Hard gravitational force problem!

Homework Statement

[/b]
Derive an expression for the gravitational force between a sphere with mass m and another sphere with mass M and radius R, IF the sphere of mass M has a spherical hollow inside which touches the surface of the sphere and the center of the sphere. The distance between M and m is d (including the radius R and ignoring the radius of m).

Homework Equations

F = GMm/r^2

The Attempt at a Solution

I tried to calculate the volume of the sphere with the hollow and I got = 7piR^3/6, but then I don't know what to do. The answer is supposed to be:
F = (GMm/d^2)( 1 - 1/(8(1-R/2d)^2))

 

[Astronuc]

Find the gravitational force between mass M and m without the hole.

Then find the gravitational force of the mass that would be in the hole, and subtract it from the other force found above. Think superposition of vectors.

If d is the distance between m and M (center), what is the distance between m and the hole in M? That is the key.

 

[ogb p]

I would first start by defining all the variables and assumptions in the problem. From the given information, we know that there are two spheres, one with mass m and one with mass M and radius R. The distance between the two spheres is d, which includes the radius R of the larger sphere. We are also told that the larger sphere has a spherical hollow inside which touches the surface of the sphere and the center of the sphere.
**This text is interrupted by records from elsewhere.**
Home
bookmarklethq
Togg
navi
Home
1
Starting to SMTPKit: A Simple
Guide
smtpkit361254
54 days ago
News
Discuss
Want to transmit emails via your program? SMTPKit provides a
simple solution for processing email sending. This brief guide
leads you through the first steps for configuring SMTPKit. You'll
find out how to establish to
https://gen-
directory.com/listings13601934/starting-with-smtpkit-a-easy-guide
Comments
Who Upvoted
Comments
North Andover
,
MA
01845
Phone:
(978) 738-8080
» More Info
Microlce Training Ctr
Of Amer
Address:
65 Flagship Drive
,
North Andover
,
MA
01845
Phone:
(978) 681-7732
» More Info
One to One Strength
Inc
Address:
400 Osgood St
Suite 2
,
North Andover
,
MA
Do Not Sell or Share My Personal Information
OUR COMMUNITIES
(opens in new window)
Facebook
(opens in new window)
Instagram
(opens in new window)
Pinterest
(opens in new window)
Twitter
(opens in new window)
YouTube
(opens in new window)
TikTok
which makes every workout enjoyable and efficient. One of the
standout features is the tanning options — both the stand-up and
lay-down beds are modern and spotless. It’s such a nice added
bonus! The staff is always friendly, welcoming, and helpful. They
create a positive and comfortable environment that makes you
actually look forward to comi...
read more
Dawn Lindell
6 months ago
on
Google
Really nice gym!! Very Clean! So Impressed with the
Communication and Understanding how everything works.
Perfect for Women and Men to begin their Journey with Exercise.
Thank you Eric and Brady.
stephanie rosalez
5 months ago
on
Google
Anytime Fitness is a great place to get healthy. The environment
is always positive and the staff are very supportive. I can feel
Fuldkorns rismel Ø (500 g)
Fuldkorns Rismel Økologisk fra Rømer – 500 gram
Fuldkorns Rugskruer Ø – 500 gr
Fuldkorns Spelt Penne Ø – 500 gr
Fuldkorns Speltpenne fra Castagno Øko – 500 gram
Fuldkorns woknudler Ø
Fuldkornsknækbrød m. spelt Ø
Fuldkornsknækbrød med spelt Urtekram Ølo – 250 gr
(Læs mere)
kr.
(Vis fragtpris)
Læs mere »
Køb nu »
Next, I would use the equation for gravitational force, F = GMm/r^2, and try to find an expression for the distance r between the two spheres. Since the larger sphere has a hollow inside, the distance between the centers of the two spheres would be (d - R). However, we also need to take into account the radius of the smaller sphere, so the actual distance between the center of the smaller sphere and the surface of the larger sphere would be (d - R - R) = (d - 2R). Therefore, the distance r would be (d - 2R + R) = (d - R).

Now, we can plug this expression for r into the equation for gravitational force and we get:

F = GMm/(d-R)^2

However, this is not the final answer, as we still need to take into account the spherical hollow inside the larger sphere. To do this, we can use the volume of the hollow, which is 7πR^3/6, and divide it by the total volume of the larger sphere, which is 4/3 πR^3. This gives us a fraction of (7/6)/(4/3) = 7/8.

Finally, we can plug this fraction into our expression for gravitational force and we get the final answer:

F = (GMm/d^2)( 1 - 1/(8(1-R/2d)^2))

This expression takes into account the effects of the spherical hollow inside the larger sphere and gives us the correct gravitational force between the two spheres.